WHAT THE EXERCISE ASKS>
Update the records below by replacing "locality" with "place" everywhere it appears, and write all the lines out again with nothing else changed.

Records in a dataset
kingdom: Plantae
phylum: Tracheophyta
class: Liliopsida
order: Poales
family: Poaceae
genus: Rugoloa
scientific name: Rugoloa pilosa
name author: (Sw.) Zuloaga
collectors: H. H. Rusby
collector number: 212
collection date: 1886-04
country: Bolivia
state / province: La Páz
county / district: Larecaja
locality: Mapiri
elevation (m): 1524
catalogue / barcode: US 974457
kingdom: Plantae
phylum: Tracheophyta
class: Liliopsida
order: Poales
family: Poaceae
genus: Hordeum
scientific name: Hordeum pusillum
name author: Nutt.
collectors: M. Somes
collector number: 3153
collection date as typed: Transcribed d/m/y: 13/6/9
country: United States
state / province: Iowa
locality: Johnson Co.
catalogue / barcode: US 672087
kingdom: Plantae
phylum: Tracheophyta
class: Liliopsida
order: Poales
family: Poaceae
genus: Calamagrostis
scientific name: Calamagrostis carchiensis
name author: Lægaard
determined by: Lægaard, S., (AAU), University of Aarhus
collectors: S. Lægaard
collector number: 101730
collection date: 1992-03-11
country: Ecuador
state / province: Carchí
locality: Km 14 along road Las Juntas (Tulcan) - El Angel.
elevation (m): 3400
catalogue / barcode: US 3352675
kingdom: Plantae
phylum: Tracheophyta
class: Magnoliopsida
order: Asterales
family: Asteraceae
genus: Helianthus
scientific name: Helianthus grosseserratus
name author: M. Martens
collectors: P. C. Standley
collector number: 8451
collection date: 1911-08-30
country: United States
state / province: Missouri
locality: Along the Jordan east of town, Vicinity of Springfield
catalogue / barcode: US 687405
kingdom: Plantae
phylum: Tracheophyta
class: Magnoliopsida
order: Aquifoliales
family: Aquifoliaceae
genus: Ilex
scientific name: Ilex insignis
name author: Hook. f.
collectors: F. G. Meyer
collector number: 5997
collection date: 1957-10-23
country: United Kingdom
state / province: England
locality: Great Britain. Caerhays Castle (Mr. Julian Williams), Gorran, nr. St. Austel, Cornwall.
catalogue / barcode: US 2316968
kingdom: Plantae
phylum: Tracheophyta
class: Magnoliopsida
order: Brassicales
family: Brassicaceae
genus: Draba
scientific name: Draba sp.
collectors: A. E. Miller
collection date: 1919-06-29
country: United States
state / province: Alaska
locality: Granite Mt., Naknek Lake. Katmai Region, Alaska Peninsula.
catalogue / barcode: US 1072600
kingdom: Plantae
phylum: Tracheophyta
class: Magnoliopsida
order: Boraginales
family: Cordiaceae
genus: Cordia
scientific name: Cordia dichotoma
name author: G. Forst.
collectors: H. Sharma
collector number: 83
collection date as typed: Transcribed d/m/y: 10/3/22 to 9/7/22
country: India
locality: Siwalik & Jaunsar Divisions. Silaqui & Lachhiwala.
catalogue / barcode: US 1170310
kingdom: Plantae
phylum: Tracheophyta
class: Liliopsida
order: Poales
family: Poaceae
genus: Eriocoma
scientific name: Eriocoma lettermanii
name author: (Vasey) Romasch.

TASK SOLUTION>
kingdom: Plantae
phylum: Tracheophyta
class: Liliopsida
order: Poales
family: Poaceae
genus: Rugoloa
scientific name: Rugoloa pilosa
name author: (Sw.) Zuloaga
collectors: H. H. Rusby
collector number: 212
collection date: 1886-04
country: Bolivia
state / province: La Páz
county / district: Larecaja
place: Mapiri
elevation (m): 1524
catalogue / barcode: US 974457
kingdom: Plantae
phylum: Tracheophyta
class: Liliopsida
order: Poales
family: Poaceae
genus: Hordeum
scientific name: Hordeum pusillum
name author: Nutt.
collectors: M. Somes
collector number: 3153
collection date as typed: Transcribed d/m/y: 13/6/9
country: United States
state / province: Iowa
place: Johnson Co.
catalogue / barcode: US 672087
kingdom: Plantae
phylum: Tracheophyta
class: Liliopsida
order: Poales
family: Poaceae
genus: Calamagrostis
scientific name: Calamagrostis carchiensis
name author: Lægaard
determined by: Lægaard, S., (AAU), University of Aarhus
collectors: S. Lægaard
collector number: 101730
collection date: 1992-03-11
country: Ecuador
state / province: Carchí
place: Km 14 along road Las Juntas (Tulcan) - El Angel.
elevation (m): 3400
catalogue / barcode: US 3352675
kingdom: Plantae
phylum: Tracheophyta
class: Magnoliopsida
order: Asterales
family: Asteraceae
genus: Helianthus
scientific name: Helianthus grosseserratus
name author: M. Martens
collectors: P. C. Standley
collector number: 8451
collection date: 1911-08-30
country: United States
state / province: Missouri
place: Along the Jordan east of town, Vicinity of Springfield
catalogue / barcode: US 687405
kingdom: Plantae
phylum: Tracheophyta
class: Magnoliopsida
order: Aquifoliales
family: Aquifoliaceae
genus: Ilex
scientific name: Ilex insignis
name author: Hook. f.
collectors: F. G. Meyer
collector number: 5997
collection date: 1957-10-23
country: United Kingdom
state / province: England
place: Great Britain. Caerhays Castle (Mr. Julian Williams), Gorran, nr. St. Austel, Cornwall.
catalogue / barcode: US 2316968
kingdom: Plantae
phylum: Tracheophyta
class: Magnoliopsida
order: Brassicales
family: Brassicaceae
genus: Draba
scientific name: Draba sp.
collectors: A. E. Miller
collection date: 1919-06-29
country: United States
state / province: Alaska
place: Granite Mt., Naknek Lake. Katmai Region, Alaska Peninsula.
catalogue / barcode: US 1072600
kingdom: Plantae
phylum: Tracheophyta
class: Magnoliopsida
order: Boraginales
family: Cordiaceae
genus: Cordia
scientific name: Cordia dichotoma
name author: G. Forst.
collectors: H. Sharma
collector number: 83
collection date as typed: Transcribed d/m/y: 10/3/22 to 9/7/22
country: India
place: Siwalik & Jaunsar Divisions. Silaqui & Lachhiwala.
catalogue / barcode: US 1170310
kingdom: Plantae
phylum: Tracheophyta
class: Liliopsida
order: Poales
family: Poaceae
genus: Eriocoma
scientific name: Eriocoma lettermanii
name author: (Vasey) Romasch.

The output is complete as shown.